PP-OCRv3: More Attempts for the Improvement of Ultra Lightweight OCR System (2206.03001v2)

Published 7 Jun 2022 in cs.CV

Abstract: Optical character recognition (OCR) technology has been widely used in various scenes, as shown in Figure 1. Designing a practical OCR system is still a meaningful but challenging task. In previous work, considering the efficiency and accuracy, we proposed a practical ultra lightweight OCR system (PP-OCR), and an optimized version PP-OCRv2. In order to further improve the performance of PP-OCRv2, a more robust OCR system PP-OCRv3 is proposed in this paper. PP-OCRv3 upgrades the text detection model and text recognition model in 9 aspects based on PP-OCRv2. For text detector, we introduce a PAN module with large receptive field named LK-PAN, a FPN module with residual attention mechanism named RSE-FPN, and DML distillation strategy. For text recognizer, the base model is replaced from CRNN to SVTR, and we introduce lightweight text recognition network SVTR LCNet, guided training of CTC by attention, data augmentation strategy TextConAug, better pre-trained model by self-supervised TextRotNet, UDML, and UIM to accelerate the model and improve the effect. Experiments on real data show that the hmean of PP-OCRv3 is 5% higher than PP-OCRv2 under comparable inference speed. All the above mentioned models are open-sourced and the code is available in the GitHub repository PaddleOCR which is powered by PaddlePaddle.

PDF Abstract

PP-OCRv3 (Li et al., 2022 ) is the third iteration in a series of practical, ultra-lightweight OCR systems developed by Baidu. Building upon the foundations of PP-OCR (Du et al., 2020 ) and PP-OCRv2 (Du et al., 2021 ), PP-OCRv3 introduces nine new strategies aimed at further improving accuracy while maintaining or enhancing computational efficiency, making it suitable for deployment in resource-constrained environments like mobile devices.

The system retains the common two-stage OCR pipeline: text detection followed by text recognition on the detected text line images. Image rectification is also included as an intermediate step. PP-OCRv3 focuses on optimizing both the detection and recognition components.

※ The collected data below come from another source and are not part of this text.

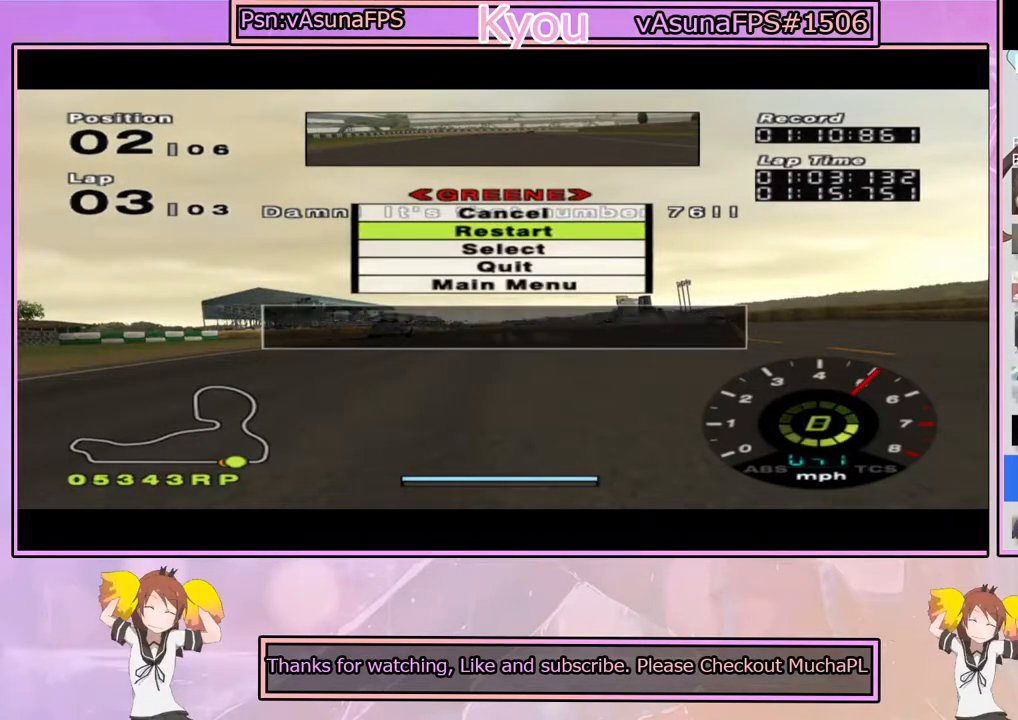
{"buttons": [], "left_stick": "center", "right_stick": "center", "events": [[150, "DPAD_LEFT", "down"], [233, "CROSS", "down"], [267, "DPAD_LEFT", "up"], [350, "CROSS", "up"]]}
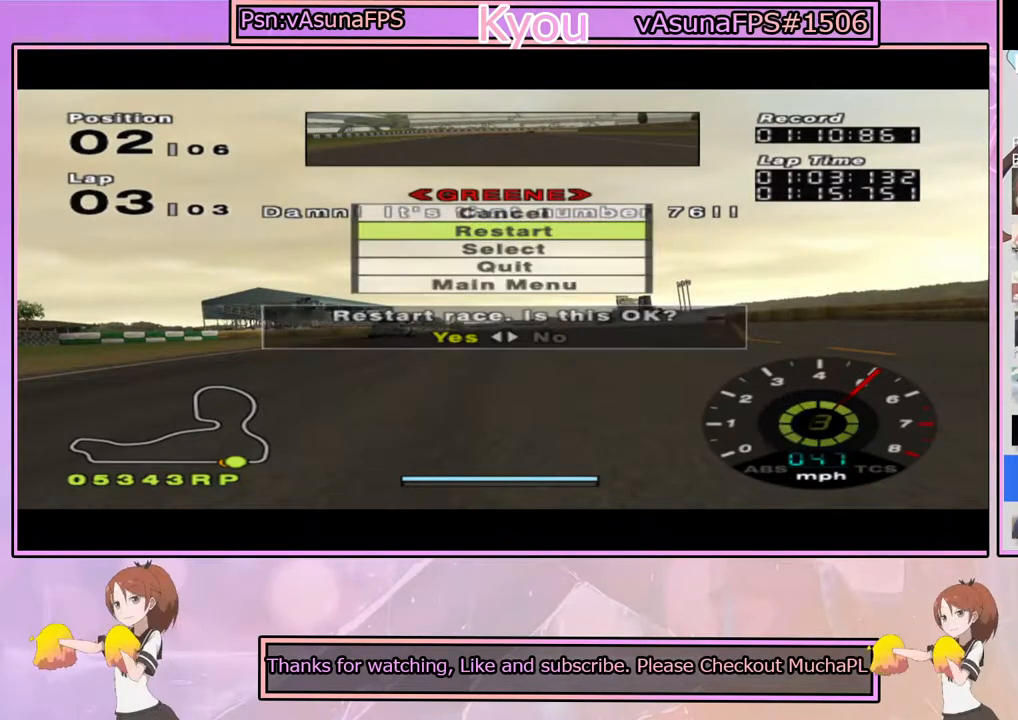
{"buttons": [], "left_stick": "center", "right_stick": "center", "events": []}
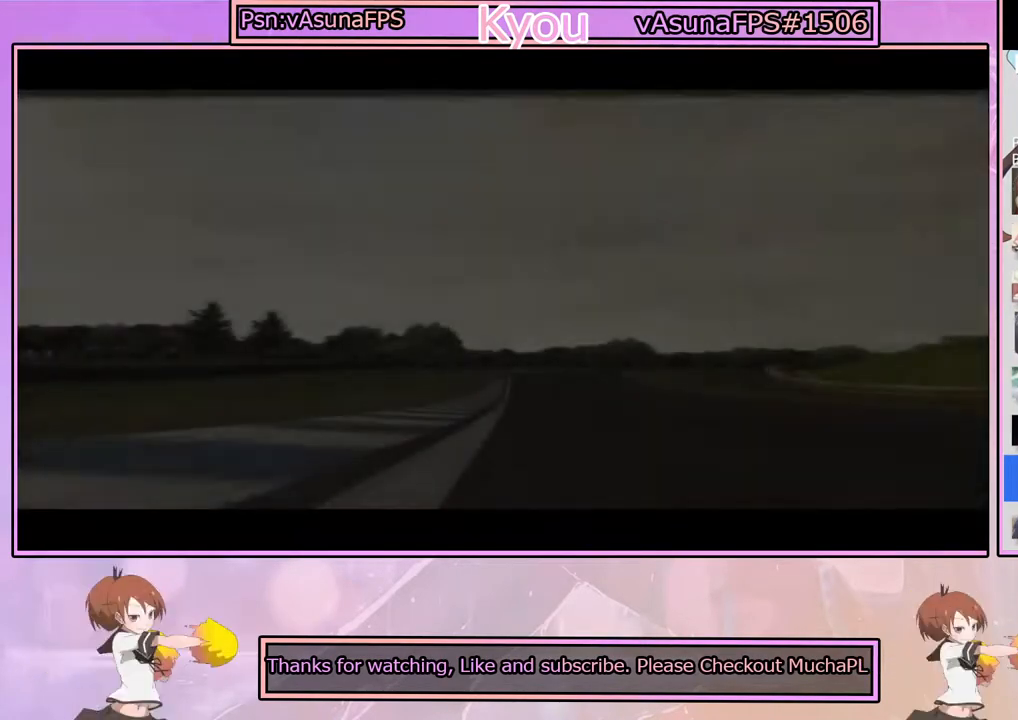
{"buttons": [], "left_stick": "center", "right_stick": "center", "events": []}
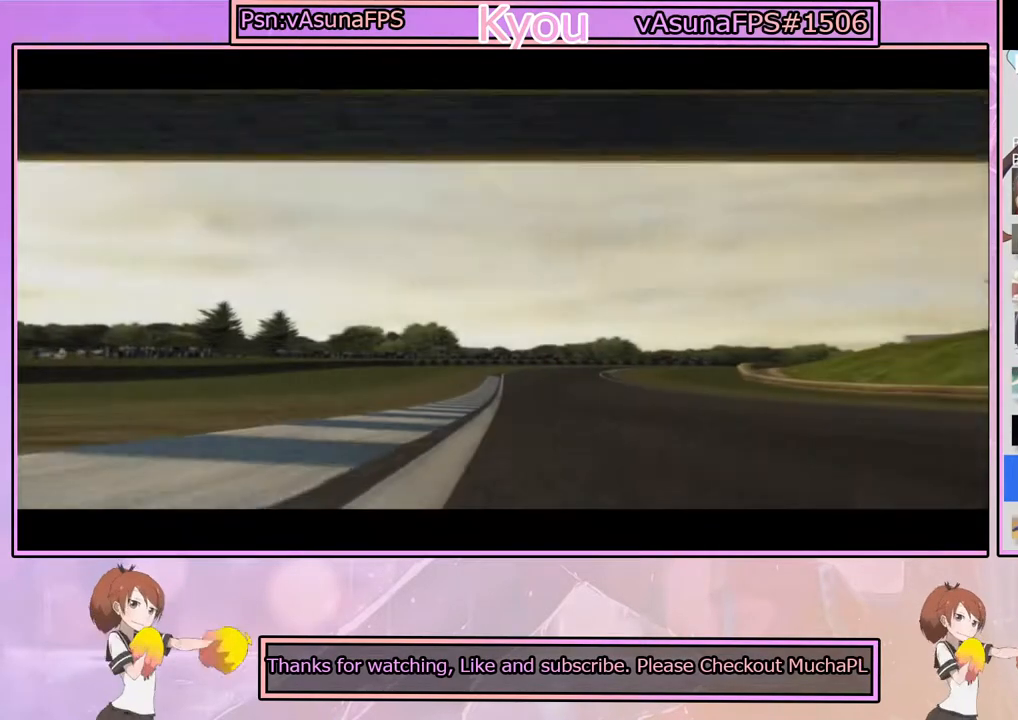
{"buttons": [], "left_stick": "center", "right_stick": "center", "events": []}
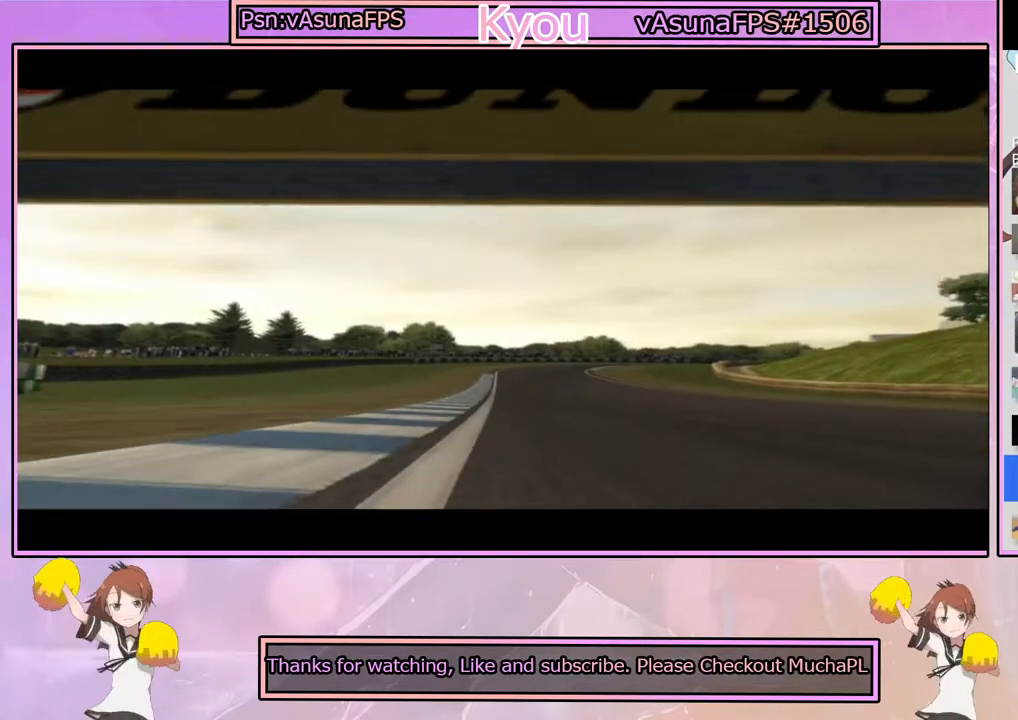
{"buttons": [], "left_stick": "center", "right_stick": "center", "events": []}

For text detection, PP-OCRv3 continues to use the DB (Differentiable Binarization) [DB] algorithm framework but enhances it through three key strategies:

CML Distillation: The training process utilizes Collaborative Mutual Learning (CML) distillation, where two student models learn from a more powerful teacher model and also from each other. PP-OCRv3 optimizes both the teacher and student networks within this framework.
LK-PAN (Large Kernel PAN): Integrated into the teacher model, this uses larger convolution kernels (specifically 9x9) in the Path Augmentation Network (PAN) to increase the receptive field. This helps in detecting large fonts and texts with extreme aspect ratios more effectively.
DML (Deep Mutual Learning): Applied during the teacher model training, DML improves the teacher's performance by having two teacher models learn mutually.
RSE-FPN (Residual Squeeze-and-Excitation FPN): Incorporated into the student model's Feature Pyramid Network (FPN), RSE-FPN replaces standard convolutions with RSEConv blocks, which combine Squeeze-and-Excitation (SE) blocks with a residual structure. This enhances feature representation capability while mitigating potential issues with SE blocks in lightweight networks with limited channels.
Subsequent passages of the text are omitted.